Thursday, August 22, 2013

Sprawling waters - São Paulo



This is the view from my car of the work in progress on the monorail that will run from the Congonhas Airport (the national airport) to connect with business areas and other metro lines in São Paulo. It is one of the areas that most surprises me when I venture there every six months or so.

When I first lived here in 1998, this avenue was called Aguas Espraiadas (sprawling waters) and was largely a road to nowhere. I should say nowhere good. Next to the avenue, near the marginal Pinheiros, was one of the largest and worst favelas (shanty towns) in São Paulo. It was a place where you had to be on your guard against hold ups, and the horror stories were exactly that. 

In 1998, they were starting to raze the cardboard houses, but there was a significant percentage left to go. Where did the people go, I would ask? Well, they were given about US$1000 and sent off to live in other "communities" in the north and east of the city. About 40 residents who were in actual city housing received significantly more when they were at last told to leave in about 2003.

The old favela. Now squished.
The avenue is now named Roberto Marinho, though you can tell people's political beliefs or longevity in the city by what they call it. Those around longest call it still Aguas Espraiadas. Those newer or more precise will call it Roberto Marinho or the pretty postcard road (our former mayor Marta Suplicy called the suspension bridge built at its start "São Paulo's postcard"). And those who were opposed to the re-naming of the avenue (which was apparently an illegal change because of a municipal law governing name changes) referred to it as Avenue Vladimir Herzog.

São Paulo's postcard Ponte Estaiada. Cabled Bridge in English.

The long and short of it is this. Roberto Marinho founded Globo, one of the largest media conglomerates in the world. At the time of his death, in 2003, his net worth was around US$6 billion. But he was not well-loved by all, not only because he was a carioca (from Rio), but because he supported the military dictatorship that lasted from 1964-1985. To say it lightly, those were not Brazil's finest hours (and yes, I do know that the US hands are dirty too. Very dirty.) Vladimir Herzog was a journalist tortured and killed during the dictatorship; he died at the age of 38. Roberto Marinho lived well until the age of 98. During the building of the avenue, there were a number of protests that changed signs to Herzog's name rather than Marinho's.

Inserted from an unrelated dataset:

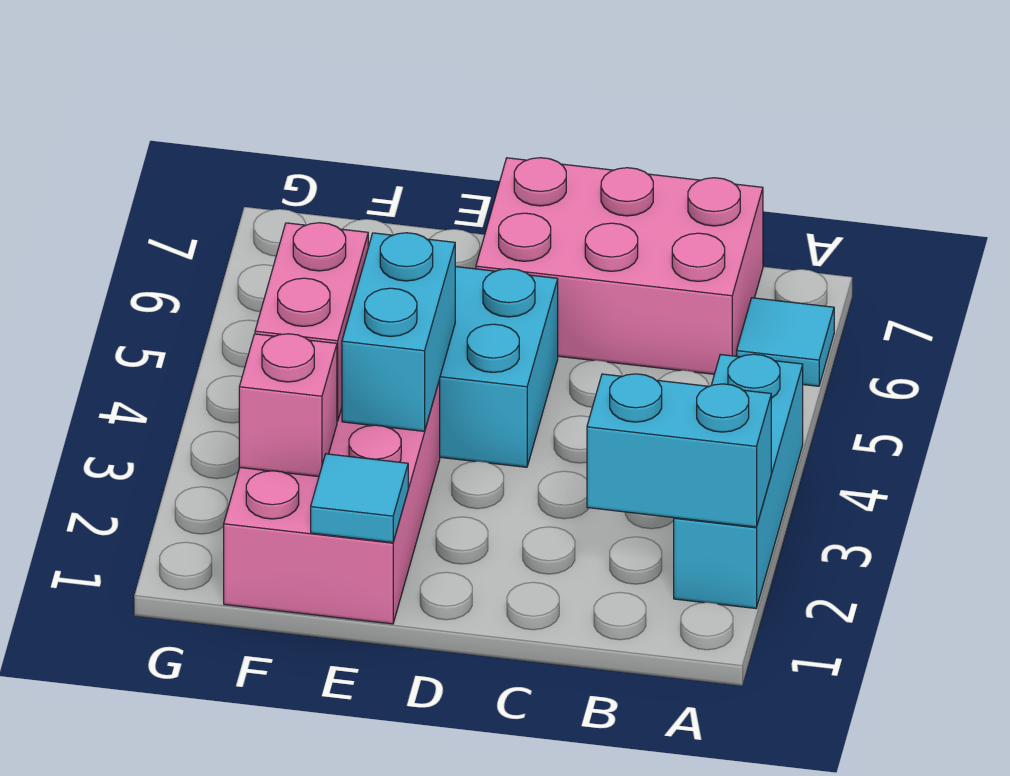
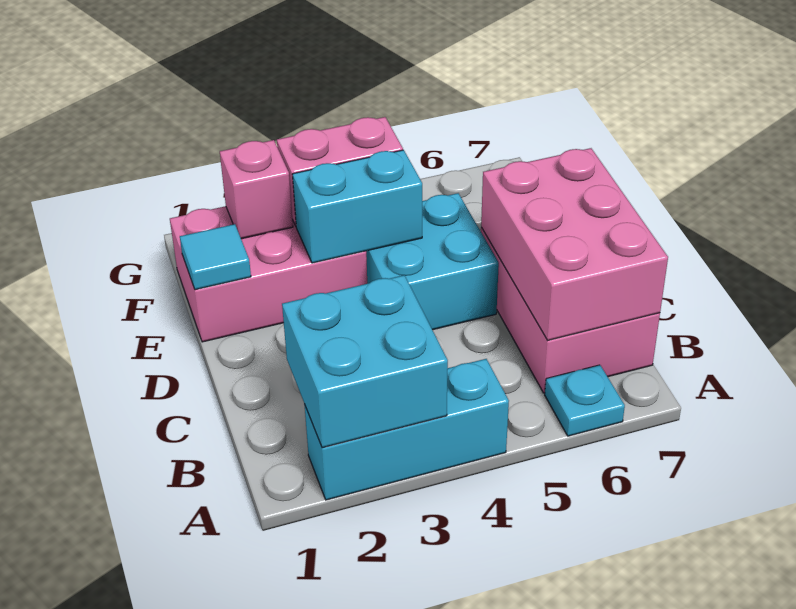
cyan 1x2 brick [587,374,771,527] -> cyan 2x2 brick [282,275,448,448]
cyan 1x1 tile [737,298,834,386] -> cyan 1x1 plate [545,365,625,436]
none -> pink 2x3 brick [481,148,668,340]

One only has to scratch a tiny bit at the story behind daily photos to turn up an emotionally scarred past. The history of the military dictatorship is burbling underneath it all. Poverty too. Corruption too...at the time, the building of the avenue was the most expensive road project in the world. Yet much of it allegedly went into the pocket of then-mayor Maluf.

The monorail is slated to open in 2014.